◆ Document excerpt:
______

Personal information
- Born: 27 October 1907
- Died: 27 December 1979 (aged 79)

Chess career
- Country: Argentina
- Title: International Master
- World Champion: Argentine Champion

= Isaías Pleci =

Argentine chess player (1907–1979)

Isaías Pleci (also Isaías Pléci) (27 October 1907 – 27 December 1979) was an Argentine chess master.

==Chess tournaments==

Pléci was the Argentine Champion in 1929 to 1930. He won at Buenos Aires 1928 (ARG-ch 7 Mayor) and lost a match for the title to Roberto Grau (0 : 4). later, he won in 1929 (ARG-ch 8) and won a match against Grau (5 : 3) in 1930. He won a match against Virgilio Fenoglio (6 : 4) in 1931. He lost a match to Jacobo Bolbochán (3 : 6) in 1931. He won ARG-ch 11 Mayor in 1932 and lost a match to Bolbochán (1,5 : 5,5) in 1933. He took second, behind Grau, in ARG-ch 13 Mayor in 1934. He took second, behind Bolbochán, in ARG-ch 14 Mayor in 1935. He tied for 3rd-5th in ARG-ch 15 Mayor in 1936 (Carlos Guimard won). He took 3rd in ARG-ch 16 Mayor in 1937 (Bolbochán won). In 1953, he tied for tenth in ARG-ch; Oscar Panno won.

In other tournaments, Pléci tied for first with Bolbochán and Fenoglio at Buenos Aires 1930. He took second, behind Victor Soultanbeieff, at Liege 1930 (Quadrangular) and took twelfth at Liege 1930 (Savielly Tartakower won). In 1934/35, he took second, behind Luis Piazzini, in Buenos Aires (the 5th South American Chess Championship). In 1936, he won, ahead of Aaron Schwartzman, in the 3rd Torneo Internacional de Mar del Plata (the 6th Campeonato Sudamericano).

Pléci represented Argentina in three Chess Olympiads.

______

◆ Data:
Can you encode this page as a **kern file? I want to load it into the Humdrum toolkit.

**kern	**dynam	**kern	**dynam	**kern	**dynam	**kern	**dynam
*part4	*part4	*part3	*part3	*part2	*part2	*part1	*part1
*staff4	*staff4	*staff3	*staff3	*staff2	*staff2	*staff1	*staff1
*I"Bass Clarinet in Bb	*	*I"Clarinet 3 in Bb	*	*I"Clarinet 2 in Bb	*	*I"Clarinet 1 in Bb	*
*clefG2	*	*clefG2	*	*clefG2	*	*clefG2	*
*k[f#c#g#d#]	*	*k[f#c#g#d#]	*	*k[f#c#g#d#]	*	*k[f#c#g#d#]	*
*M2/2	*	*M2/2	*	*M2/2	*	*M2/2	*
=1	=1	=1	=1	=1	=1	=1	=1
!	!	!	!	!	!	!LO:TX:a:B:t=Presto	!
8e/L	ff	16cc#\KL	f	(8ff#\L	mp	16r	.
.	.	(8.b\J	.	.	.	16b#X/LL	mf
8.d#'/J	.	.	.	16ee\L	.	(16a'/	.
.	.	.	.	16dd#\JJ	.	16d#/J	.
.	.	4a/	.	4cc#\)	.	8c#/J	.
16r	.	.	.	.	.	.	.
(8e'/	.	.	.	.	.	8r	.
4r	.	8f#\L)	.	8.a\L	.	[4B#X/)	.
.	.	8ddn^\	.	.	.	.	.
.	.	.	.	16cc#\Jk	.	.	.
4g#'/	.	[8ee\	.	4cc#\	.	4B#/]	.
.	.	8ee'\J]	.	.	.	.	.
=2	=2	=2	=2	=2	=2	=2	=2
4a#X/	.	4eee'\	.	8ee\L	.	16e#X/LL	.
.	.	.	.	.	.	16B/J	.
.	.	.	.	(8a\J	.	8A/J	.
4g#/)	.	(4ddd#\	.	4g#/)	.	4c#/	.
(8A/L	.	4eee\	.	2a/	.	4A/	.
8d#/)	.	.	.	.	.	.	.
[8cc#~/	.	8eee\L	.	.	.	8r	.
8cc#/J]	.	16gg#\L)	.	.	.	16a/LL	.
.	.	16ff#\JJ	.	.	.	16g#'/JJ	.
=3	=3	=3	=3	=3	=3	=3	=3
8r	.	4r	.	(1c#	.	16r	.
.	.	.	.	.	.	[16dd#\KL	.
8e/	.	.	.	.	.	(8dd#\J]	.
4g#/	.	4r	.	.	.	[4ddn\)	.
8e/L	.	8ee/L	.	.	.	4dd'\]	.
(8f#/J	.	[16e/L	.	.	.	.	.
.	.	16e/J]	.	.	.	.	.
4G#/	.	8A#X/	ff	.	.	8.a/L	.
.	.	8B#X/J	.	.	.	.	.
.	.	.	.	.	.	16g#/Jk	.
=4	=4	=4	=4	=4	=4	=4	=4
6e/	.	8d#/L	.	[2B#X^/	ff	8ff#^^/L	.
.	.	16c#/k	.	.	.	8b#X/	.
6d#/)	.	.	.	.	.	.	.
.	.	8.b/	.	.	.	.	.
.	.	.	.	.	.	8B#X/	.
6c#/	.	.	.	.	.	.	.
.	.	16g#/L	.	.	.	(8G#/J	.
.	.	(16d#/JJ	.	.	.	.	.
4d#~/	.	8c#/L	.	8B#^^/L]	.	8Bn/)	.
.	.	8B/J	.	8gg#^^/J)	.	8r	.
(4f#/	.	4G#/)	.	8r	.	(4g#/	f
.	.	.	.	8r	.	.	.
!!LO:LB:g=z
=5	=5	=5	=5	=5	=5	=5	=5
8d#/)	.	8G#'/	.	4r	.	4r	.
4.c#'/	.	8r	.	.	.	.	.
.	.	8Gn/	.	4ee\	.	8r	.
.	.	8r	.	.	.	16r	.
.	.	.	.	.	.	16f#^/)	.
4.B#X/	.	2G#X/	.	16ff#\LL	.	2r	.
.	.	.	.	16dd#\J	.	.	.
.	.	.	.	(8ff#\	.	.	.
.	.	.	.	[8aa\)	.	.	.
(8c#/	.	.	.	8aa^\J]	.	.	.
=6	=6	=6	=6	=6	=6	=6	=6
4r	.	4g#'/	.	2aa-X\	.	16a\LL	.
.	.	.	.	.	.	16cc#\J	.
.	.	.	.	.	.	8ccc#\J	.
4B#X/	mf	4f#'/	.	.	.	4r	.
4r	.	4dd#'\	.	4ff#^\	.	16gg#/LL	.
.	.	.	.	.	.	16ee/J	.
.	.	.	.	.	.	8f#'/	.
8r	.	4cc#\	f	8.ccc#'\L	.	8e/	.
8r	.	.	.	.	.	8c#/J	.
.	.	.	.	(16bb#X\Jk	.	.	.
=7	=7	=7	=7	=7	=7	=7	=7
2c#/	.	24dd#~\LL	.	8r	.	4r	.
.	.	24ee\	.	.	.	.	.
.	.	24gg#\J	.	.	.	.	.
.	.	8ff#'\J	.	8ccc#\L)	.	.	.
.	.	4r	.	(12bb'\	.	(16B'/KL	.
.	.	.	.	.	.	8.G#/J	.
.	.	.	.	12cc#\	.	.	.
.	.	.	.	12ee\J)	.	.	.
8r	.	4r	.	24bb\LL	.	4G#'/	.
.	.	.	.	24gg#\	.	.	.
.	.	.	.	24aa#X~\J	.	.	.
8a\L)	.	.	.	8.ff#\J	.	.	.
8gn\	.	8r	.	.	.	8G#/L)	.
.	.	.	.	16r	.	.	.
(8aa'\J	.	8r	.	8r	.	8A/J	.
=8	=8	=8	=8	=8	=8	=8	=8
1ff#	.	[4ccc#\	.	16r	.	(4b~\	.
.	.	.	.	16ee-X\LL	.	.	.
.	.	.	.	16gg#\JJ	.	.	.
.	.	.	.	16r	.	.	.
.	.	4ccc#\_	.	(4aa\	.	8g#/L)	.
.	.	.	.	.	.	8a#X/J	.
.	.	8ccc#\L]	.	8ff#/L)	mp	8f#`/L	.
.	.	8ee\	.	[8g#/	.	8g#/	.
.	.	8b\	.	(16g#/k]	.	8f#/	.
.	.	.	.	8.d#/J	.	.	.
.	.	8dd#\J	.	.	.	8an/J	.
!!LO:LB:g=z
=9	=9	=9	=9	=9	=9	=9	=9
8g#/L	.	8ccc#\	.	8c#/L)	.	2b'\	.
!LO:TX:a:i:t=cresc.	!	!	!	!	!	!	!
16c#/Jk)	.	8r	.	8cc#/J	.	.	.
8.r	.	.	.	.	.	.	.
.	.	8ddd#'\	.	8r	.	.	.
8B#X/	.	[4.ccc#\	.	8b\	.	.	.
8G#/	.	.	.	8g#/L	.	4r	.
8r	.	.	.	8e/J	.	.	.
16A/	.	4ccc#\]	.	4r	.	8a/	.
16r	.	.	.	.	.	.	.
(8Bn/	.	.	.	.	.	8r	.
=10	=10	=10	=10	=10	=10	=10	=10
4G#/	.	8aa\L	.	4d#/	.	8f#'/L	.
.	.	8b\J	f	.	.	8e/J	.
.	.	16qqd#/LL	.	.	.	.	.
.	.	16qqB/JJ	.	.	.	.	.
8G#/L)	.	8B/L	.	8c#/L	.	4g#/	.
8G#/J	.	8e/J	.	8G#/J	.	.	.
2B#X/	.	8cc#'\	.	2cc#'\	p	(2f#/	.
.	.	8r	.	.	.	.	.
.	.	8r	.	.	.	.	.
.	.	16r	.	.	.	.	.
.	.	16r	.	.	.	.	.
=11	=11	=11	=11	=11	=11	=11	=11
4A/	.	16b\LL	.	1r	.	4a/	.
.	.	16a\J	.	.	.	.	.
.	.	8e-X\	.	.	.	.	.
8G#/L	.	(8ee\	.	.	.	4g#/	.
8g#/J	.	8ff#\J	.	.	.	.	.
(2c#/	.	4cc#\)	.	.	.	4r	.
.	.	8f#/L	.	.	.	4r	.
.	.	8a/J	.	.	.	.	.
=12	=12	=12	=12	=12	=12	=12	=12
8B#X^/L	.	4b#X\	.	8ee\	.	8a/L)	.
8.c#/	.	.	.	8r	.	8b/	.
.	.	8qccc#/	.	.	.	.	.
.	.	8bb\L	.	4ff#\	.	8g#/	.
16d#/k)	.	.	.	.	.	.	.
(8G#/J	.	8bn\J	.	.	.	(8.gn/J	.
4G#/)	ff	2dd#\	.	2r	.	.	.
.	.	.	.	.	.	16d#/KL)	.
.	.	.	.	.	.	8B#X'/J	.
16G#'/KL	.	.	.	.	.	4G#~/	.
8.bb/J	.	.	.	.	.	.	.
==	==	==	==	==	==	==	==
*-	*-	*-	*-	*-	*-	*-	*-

______

◆ What to work on:
According to the Isaías Pleci text, who won the Liege 1930 tournament where Pléci took twelfth?

◆ Exercise answer:
Savielly Tartakower